Required work: Which lines run from the line with "M848,621L849,658H826V622Z" through the line with "M949,898L952,936L909,940L905,902Z" in the entries below? Print them exactly, both ends included, and nothing more.

Records for this exercise:

____

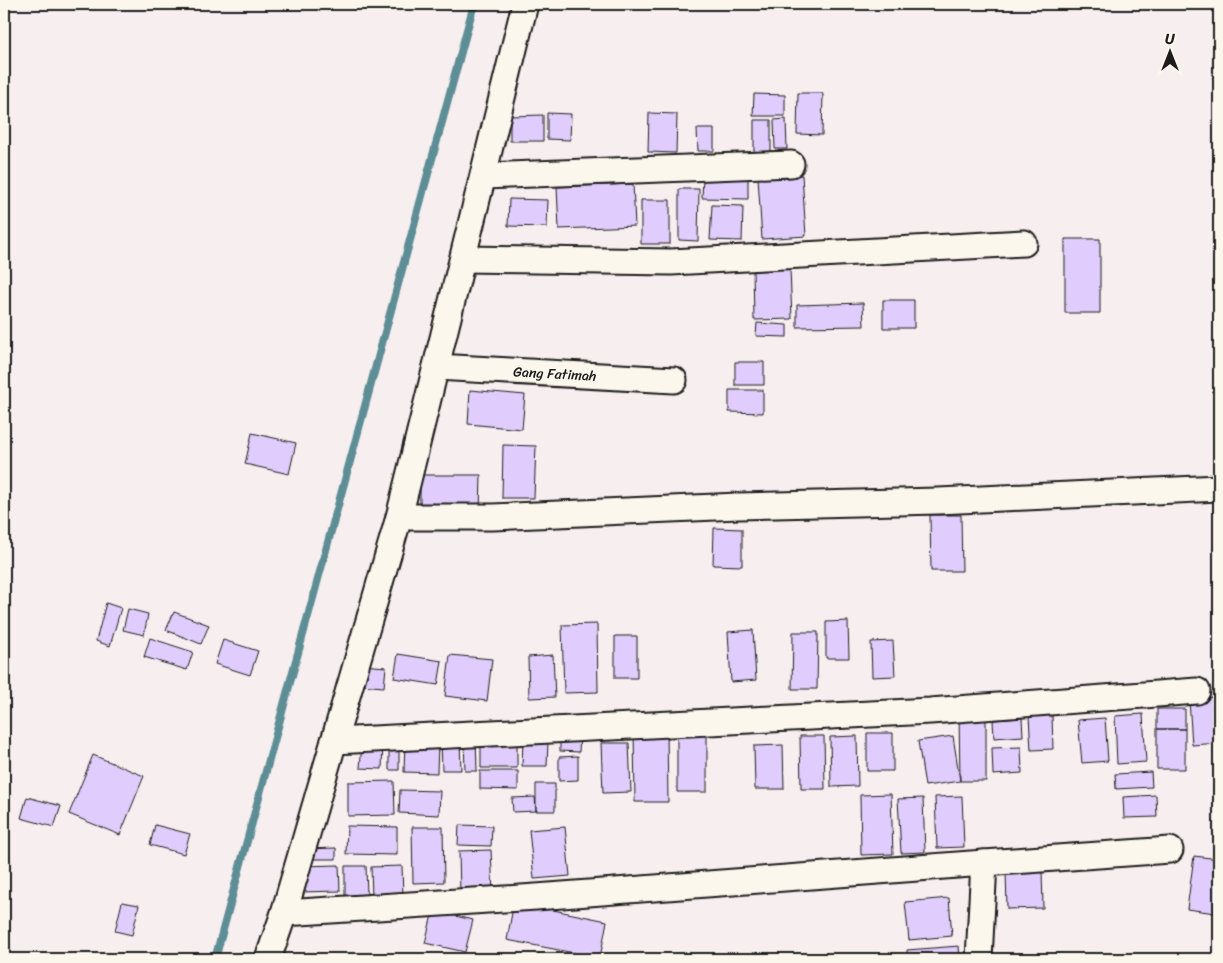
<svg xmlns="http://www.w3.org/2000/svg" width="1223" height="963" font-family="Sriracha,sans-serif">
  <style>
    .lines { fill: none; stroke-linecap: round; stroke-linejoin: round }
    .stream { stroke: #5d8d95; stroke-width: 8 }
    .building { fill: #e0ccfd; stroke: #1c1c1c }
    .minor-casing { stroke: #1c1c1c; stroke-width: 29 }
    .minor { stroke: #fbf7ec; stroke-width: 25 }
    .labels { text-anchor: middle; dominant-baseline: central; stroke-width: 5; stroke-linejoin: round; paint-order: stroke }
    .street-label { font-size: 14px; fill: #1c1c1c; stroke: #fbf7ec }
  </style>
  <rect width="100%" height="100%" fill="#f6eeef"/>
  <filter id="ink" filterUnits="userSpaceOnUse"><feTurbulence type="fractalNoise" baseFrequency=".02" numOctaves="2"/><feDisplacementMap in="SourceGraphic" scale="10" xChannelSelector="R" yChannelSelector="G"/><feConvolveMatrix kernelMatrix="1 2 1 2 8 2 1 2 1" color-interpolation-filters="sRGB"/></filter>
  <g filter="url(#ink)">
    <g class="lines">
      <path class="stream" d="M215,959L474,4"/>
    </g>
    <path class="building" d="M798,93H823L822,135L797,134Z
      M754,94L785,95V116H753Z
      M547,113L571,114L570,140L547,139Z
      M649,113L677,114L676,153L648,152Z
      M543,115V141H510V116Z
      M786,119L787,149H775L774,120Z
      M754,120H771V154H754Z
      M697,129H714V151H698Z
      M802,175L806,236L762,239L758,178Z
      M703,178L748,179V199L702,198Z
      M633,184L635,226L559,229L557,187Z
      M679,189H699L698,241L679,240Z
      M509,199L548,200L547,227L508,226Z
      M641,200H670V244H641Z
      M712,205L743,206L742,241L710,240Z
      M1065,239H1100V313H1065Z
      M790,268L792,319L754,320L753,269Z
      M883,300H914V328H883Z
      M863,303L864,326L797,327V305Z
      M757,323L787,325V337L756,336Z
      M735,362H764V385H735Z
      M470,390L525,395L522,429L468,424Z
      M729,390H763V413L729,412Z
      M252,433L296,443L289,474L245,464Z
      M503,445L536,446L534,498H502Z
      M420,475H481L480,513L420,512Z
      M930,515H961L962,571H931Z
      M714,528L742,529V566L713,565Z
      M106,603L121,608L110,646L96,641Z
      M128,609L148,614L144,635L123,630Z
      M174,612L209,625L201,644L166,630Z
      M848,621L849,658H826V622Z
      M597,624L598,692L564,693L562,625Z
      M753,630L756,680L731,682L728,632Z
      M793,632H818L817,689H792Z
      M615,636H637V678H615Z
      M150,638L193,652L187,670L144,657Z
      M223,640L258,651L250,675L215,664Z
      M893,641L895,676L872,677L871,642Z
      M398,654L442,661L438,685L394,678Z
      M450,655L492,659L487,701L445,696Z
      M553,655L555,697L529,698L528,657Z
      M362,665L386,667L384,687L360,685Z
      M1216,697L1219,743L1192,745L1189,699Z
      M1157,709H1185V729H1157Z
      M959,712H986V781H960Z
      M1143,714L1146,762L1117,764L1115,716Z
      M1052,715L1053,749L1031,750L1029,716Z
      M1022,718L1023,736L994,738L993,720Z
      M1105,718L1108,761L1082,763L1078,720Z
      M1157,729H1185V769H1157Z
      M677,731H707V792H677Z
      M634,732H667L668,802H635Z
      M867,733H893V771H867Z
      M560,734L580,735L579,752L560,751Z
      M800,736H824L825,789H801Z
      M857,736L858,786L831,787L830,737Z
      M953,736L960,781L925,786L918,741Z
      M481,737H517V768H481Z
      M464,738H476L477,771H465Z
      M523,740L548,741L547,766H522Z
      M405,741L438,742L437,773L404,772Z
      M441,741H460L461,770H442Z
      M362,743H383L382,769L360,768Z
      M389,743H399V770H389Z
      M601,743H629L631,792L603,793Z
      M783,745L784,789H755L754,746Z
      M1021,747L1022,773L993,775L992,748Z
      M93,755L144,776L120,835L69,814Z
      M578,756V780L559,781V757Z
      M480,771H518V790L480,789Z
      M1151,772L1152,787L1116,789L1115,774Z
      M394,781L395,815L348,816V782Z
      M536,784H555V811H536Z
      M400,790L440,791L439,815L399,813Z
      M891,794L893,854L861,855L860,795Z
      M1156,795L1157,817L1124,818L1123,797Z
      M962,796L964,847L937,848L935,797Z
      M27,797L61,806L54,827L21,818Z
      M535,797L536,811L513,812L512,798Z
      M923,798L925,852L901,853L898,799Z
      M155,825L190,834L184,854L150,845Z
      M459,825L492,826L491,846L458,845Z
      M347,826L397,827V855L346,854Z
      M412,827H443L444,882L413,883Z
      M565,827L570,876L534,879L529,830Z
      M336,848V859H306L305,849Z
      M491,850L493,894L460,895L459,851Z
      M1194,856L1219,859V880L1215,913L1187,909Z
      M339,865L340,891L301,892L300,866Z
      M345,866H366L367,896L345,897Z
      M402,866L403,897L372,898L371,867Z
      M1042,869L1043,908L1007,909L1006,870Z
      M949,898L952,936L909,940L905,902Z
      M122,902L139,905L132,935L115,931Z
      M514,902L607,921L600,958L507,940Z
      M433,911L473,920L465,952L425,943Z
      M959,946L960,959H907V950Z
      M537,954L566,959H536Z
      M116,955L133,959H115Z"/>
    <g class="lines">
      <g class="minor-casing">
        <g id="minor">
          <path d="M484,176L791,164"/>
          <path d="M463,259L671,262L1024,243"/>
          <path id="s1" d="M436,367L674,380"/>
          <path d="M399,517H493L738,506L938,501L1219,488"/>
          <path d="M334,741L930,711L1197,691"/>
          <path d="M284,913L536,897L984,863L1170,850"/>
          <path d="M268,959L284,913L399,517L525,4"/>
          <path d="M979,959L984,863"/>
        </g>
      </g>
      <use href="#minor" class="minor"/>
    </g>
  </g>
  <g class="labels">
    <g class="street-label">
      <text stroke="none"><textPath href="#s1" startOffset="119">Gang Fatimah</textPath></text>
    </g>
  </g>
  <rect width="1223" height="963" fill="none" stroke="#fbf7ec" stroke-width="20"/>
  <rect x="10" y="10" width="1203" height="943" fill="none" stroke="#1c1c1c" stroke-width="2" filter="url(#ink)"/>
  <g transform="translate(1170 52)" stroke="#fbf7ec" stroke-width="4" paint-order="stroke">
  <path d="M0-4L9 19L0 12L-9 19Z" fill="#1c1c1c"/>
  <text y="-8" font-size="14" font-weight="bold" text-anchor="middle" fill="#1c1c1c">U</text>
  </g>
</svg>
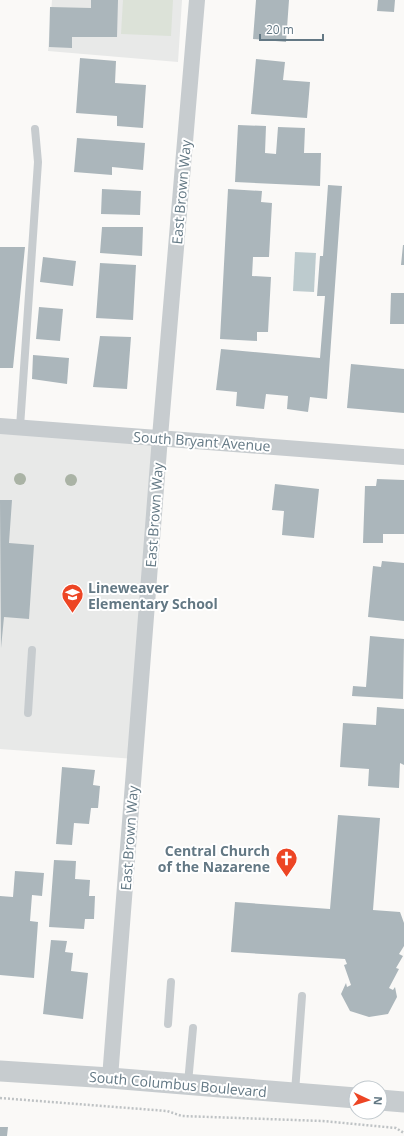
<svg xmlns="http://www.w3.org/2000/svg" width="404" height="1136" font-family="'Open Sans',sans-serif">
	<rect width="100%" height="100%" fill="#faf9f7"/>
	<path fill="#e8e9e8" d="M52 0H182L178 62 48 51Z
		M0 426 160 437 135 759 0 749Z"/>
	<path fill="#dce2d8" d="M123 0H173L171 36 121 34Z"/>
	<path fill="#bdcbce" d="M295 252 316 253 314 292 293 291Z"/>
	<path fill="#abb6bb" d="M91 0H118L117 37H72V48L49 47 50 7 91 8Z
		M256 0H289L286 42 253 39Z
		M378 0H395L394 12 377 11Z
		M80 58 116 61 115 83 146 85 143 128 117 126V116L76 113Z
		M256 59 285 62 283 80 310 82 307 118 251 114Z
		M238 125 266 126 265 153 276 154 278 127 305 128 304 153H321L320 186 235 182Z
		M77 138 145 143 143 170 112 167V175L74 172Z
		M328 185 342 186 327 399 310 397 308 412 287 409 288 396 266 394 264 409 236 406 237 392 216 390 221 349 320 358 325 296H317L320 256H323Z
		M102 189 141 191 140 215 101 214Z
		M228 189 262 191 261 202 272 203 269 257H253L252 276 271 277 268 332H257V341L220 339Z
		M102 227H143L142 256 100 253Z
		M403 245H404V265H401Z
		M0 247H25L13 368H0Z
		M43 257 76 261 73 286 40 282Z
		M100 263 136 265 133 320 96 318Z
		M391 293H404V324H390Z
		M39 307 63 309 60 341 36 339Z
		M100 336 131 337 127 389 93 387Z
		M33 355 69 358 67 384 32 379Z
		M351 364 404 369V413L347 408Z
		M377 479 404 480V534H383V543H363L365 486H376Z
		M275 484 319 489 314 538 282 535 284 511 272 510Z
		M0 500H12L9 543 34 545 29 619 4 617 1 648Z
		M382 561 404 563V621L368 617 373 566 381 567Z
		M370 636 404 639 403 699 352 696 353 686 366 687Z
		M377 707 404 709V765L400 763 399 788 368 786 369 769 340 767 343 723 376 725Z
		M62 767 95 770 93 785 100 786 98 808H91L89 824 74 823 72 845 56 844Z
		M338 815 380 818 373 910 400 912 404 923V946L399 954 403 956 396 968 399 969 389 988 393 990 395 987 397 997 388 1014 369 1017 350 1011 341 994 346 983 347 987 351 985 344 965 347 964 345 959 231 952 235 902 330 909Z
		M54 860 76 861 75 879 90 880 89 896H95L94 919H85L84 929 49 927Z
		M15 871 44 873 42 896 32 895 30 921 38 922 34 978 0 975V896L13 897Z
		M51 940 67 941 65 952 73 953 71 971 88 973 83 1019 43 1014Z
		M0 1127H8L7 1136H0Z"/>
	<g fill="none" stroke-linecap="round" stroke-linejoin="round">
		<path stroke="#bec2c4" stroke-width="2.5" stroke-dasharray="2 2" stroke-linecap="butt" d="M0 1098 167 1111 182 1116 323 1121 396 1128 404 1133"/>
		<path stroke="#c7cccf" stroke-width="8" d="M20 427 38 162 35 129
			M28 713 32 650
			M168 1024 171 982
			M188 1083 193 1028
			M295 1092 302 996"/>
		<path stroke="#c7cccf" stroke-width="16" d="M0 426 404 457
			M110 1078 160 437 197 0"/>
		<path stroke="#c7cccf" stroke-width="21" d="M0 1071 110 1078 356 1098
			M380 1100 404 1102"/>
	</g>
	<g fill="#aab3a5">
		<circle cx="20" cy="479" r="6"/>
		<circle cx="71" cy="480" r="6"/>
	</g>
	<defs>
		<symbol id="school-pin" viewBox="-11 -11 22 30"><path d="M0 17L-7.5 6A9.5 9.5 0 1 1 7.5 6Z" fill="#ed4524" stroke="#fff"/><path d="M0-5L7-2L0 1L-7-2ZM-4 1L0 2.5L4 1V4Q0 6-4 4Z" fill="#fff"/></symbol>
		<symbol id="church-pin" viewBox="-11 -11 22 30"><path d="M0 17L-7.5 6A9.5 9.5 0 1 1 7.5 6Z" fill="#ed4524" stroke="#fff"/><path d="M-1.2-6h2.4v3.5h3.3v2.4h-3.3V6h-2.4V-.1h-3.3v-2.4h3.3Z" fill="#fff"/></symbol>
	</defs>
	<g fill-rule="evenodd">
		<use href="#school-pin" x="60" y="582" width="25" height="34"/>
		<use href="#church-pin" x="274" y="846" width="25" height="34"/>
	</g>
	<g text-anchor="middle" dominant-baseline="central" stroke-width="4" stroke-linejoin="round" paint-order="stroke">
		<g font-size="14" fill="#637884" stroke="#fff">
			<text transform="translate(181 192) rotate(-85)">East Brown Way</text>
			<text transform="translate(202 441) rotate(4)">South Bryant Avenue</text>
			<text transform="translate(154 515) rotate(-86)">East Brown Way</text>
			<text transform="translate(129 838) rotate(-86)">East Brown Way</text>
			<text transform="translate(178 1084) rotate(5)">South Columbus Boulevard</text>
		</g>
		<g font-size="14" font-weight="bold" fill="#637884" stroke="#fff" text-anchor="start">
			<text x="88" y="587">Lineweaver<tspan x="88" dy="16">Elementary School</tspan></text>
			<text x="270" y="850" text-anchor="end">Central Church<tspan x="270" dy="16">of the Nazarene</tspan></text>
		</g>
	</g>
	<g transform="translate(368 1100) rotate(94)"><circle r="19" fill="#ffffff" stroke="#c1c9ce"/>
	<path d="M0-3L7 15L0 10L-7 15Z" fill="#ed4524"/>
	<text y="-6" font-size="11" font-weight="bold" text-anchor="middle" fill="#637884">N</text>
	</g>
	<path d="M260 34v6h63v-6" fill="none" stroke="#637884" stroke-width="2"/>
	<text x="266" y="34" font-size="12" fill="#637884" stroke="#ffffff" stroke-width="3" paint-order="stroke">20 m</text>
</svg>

____

Answer:
      M848,621L849,658H826V622Z
      M597,624L598,692L564,693L562,625Z
      M753,630L756,680L731,682L728,632Z
      M793,632H818L817,689H792Z
      M615,636H637V678H615Z
      M150,638L193,652L187,670L144,657Z
      M223,640L258,651L250,675L215,664Z
      M893,641L895,676L872,677L871,642Z
      M398,654L442,661L438,685L394,678Z
      M450,655L492,659L487,701L445,696Z
      M553,655L555,697L529,698L528,657Z
      M362,665L386,667L384,687L360,685Z
      M1216,697L1219,743L1192,745L1189,699Z
      M1157,709H1185V729H1157Z
      M959,712H986V781H960Z
      M1143,714L1146,762L1117,764L1115,716Z
      M1052,715L1053,749L1031,750L1029,716Z
      M1022,718L1023,736L994,738L993,720Z
      M1105,718L1108,761L1082,763L1078,720Z
      M1157,729H1185V769H1157Z
      M677,731H707V792H677Z
      M634,732H667L668,802H635Z
      M867,733H893V771H867Z
      M560,734L580,735L579,752L560,751Z
      M800,736H824L825,789H801Z
      M857,736L858,786L831,787L830,737Z
      M953,736L960,781L925,786L918,741Z
      M481,737H517V768H481Z
      M464,738H476L477,771H465Z
      M523,740L548,741L547,766H522Z
      M405,741L438,742L437,773L404,772Z
      M441,741H460L461,770H442Z
      M362,743H383L382,769L360,768Z
      M389,743H399V770H389Z
      M601,743H629L631,792L603,793Z
      M783,745L784,789H755L754,746Z
      M1021,747L1022,773L993,775L992,748Z
      M93,755L144,776L120,835L69,814Z
      M578,756V780L559,781V757Z
      M480,771H518V790L480,789Z
      M1151,772L1152,787L1116,789L1115,774Z
      M394,781L395,815L348,816V782Z
      M536,784H555V811H536Z
      M400,790L440,791L439,815L399,813Z
      M891,794L893,854L861,855L860,795Z
      M1156,795L1157,817L1124,818L1123,797Z
      M962,796L964,847L937,848L935,797Z
      M27,797L61,806L54,827L21,818Z
      M535,797L536,811L513,812L512,798Z
      M923,798L925,852L901,853L898,799Z
      M155,825L190,834L184,854L150,845Z
      M459,825L492,826L491,846L458,845Z
      M347,826L397,827V855L346,854Z
      M412,827H443L444,882L413,883Z
      M565,827L570,876L534,879L529,830Z
      M336,848V859H306L305,849Z
      M491,850L493,894L460,895L459,851Z
      M1194,856L1219,859V880L1215,913L1187,909Z
      M339,865L340,891L301,892L300,866Z
      M345,866H366L367,896L345,897Z
      M402,866L403,897L372,898L371,867Z
      M1042,869L1043,908L1007,909L1006,870Z
      M949,898L952,936L909,940L905,902Z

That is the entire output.